[THE DATA]

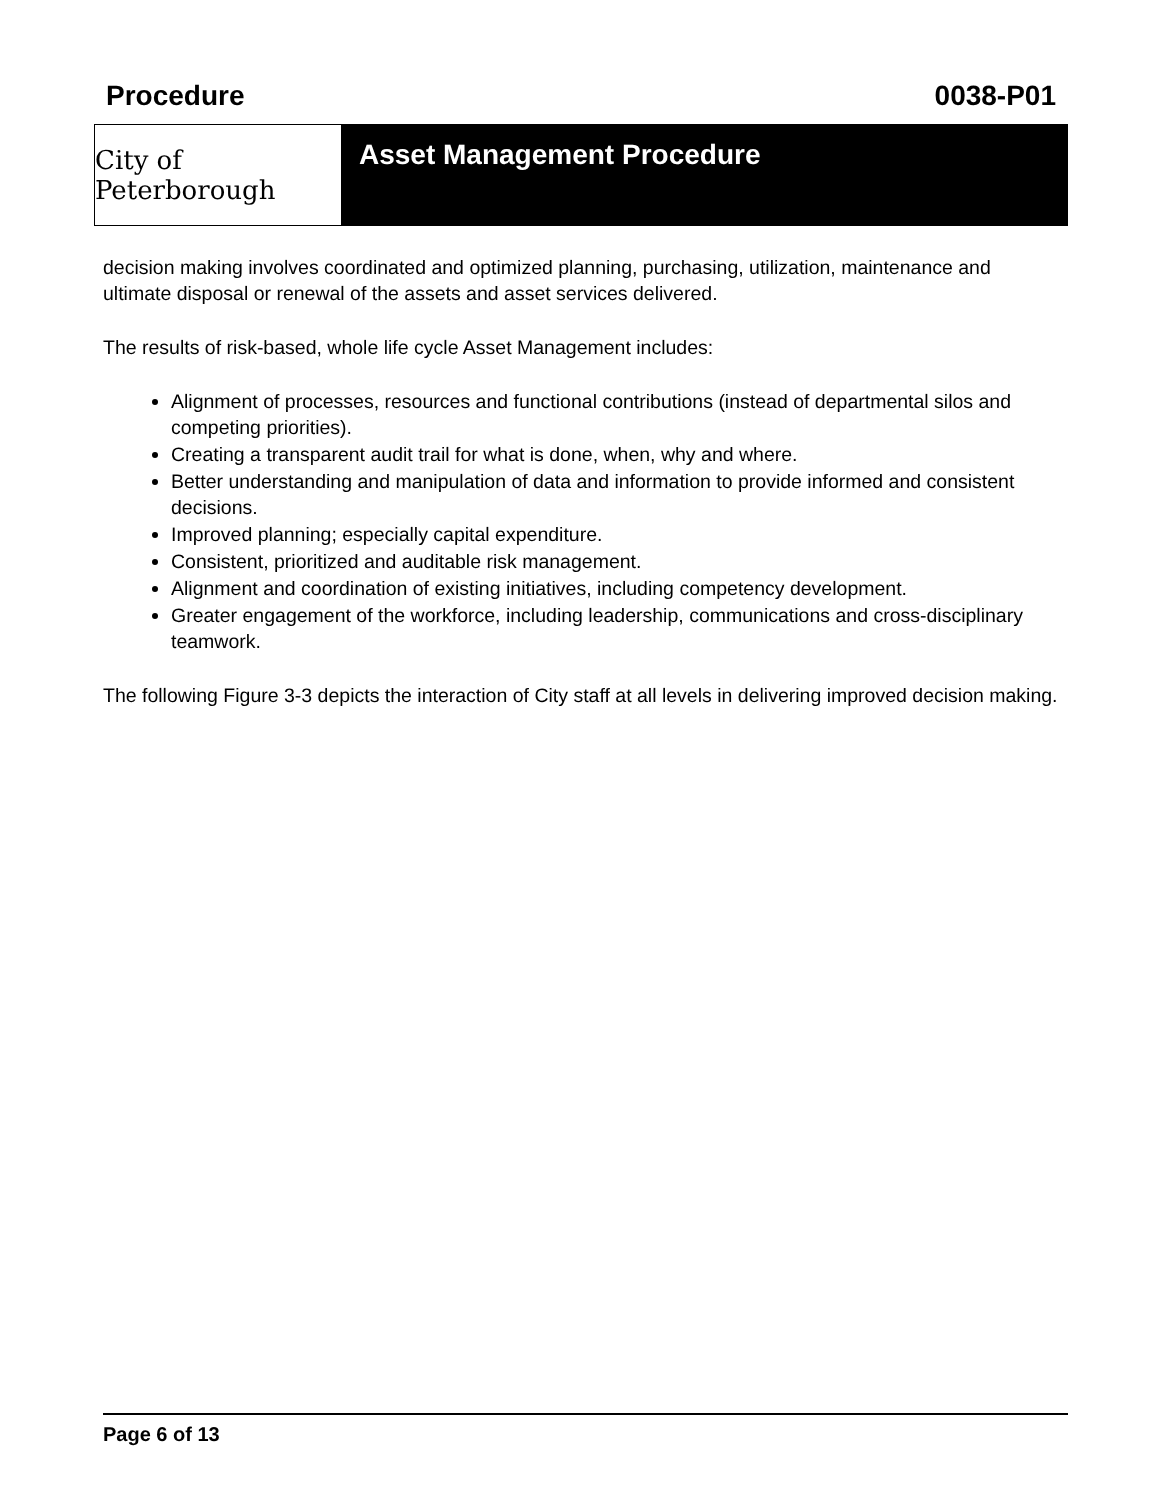Procedure 0038-P01
City of Peterborough
Asset Management Procedure
decision making involves coordinated and optimized planning, purchasing, utilization, maintenance and ultimate disposal or renewal of the assets and asset services delivered.
The results of risk-based, whole life cycle Asset Management includes:
Alignment of processes, resources and functional contributions (instead of departmental silos and competing priorities).
Creating a transparent audit trail for what is done, when, why and where.
Better understanding and manipulation of data and information to provide informed and consistent decisions.
Improved planning; especially capital expenditure.
Consistent, prioritized and auditable risk management.
Alignment and coordination of existing initiatives, including competency development.
Greater engagement of the workforce, including leadership, communications and cross-disciplinary teamwork.
The following Figure 3-3 depicts the interaction of City staff at all levels in delivering improved decision making.
Page 6 of 13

[/THE DATA]

■ DESCRIPTION OF THE TASK
Write out the lines of the listing from the one with "Alignment of processes, resources" to the very end, inclusive, exactly as they appear and with nothing added.

■ RESULT OF THE TASK
Alignment of processes, resources and functional contributions (instead of departmental silos and competing priorities).
Creating a transparent audit trail for what is done, when, why and where.
Better understanding and manipulation of data and information to provide informed and consistent decisions.
Improved planning; especially capital expenditure.
Consistent, prioritized and auditable risk management.
Alignment and coordination of existing initiatives, including competency development.
Greater engagement of the workforce, including leadership, communications and cross-disciplinary teamwork.
The following Figure 3-3 depicts the interaction of City staff at all levels in delivering improved decision making.
Page 6 of 13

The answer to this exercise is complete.